● **Arbeitsaufträge**:
a: Prüfen Sie anhand des Ausgangstexts, ob diese Aussagen stimmen: (i) Die internationale Gemeinschaft hat den ehemals kommunistischen Ländern Demokratie und Markt geliefert. (ii) Die internationale Gemeinschaft hat sich bereits für die Oligarchen entschieden. (iii) Sie wünscht sich eine Persönlichkeit, die allein das freie Unternehmertum vertritt. Beantworten Sie jede Aussage mit Ja oder Nein, und belegen Sie die Antwort mit den entscheidenden Worten des Ausgangstexts als wörtlichem Zitat.
b: Schreiben Sie den Text über die Haltung der internationalen Gemeinschaft im Anschluss an seinen letzten Satz weiter.

● **Ausgangstext**:
━━━━━━━━━━━━━━━━━━━━

Die internationale Gemeinschaft macht einstweilen gute Miene zum bösen Spiel und versucht ihre Interessen zu wahren. Nachdem sie den ehemals kommunistischen Ländern „die Demokratie“ und „den Markt“ im Doppelpack frei Haus geliefert hat, hofft sie nun, sich nicht zwischen dem Mann im Kreml und den Oligarchen entscheiden zu müssen. Deshalb träumt sie von einer Persönlichkeit, die in der Lage ist, die demokratischen Werte ebenso glaubwürdig zu vertreten wie das freie Unternehmertum.

━━━━━━━━━━━━━━━━━━━━

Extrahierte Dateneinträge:

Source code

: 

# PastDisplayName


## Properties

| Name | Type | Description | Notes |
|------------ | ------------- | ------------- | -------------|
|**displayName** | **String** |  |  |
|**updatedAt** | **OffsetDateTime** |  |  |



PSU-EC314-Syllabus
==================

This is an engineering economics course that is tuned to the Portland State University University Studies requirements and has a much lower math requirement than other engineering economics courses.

━━━━━━━━━━━━━━━━━━━━

● **Lösungen**:
a:
(i) Ja: »Nachdem sie den ehemals kommunistischen Ländern „die Demokratie“ und „den Markt“ im Doppelpack frei Haus geliefert hat«
(ii) Nein: »hofft sie nun, sich nicht zwischen dem Mann im Kreml und den Oligarchen entscheiden zu müssen«
(iii) Nein: »die demokratischen Werte ebenso glaubwürdig zu vertreten wie das freie Unternehmertum«

b:
Die gestern noch als gewöhnliche Betrüger galten, sind über Nacht zu Freiheitskämpfern geworden, nur weil sie bereit sind, die Früchte ihrer Finanzoperationen mit dem Westen zu teilen und sich den „Etatisten“ um Putin entgegenzustellen, der als ehemaliger KGB-Offizier jetzt zum „Exspion“ geworden ist. Um diese Oligarchen macht sich der Westen weit mehr Sorgen als um die Millionen und Abermillionen Opfer des postkommunistischen Zusammenbruchs, die sich jedes Mal freuen, wenn einer dieser Magnaten wieder dort landet, wo sein Aufstieg begann: in der Gosse.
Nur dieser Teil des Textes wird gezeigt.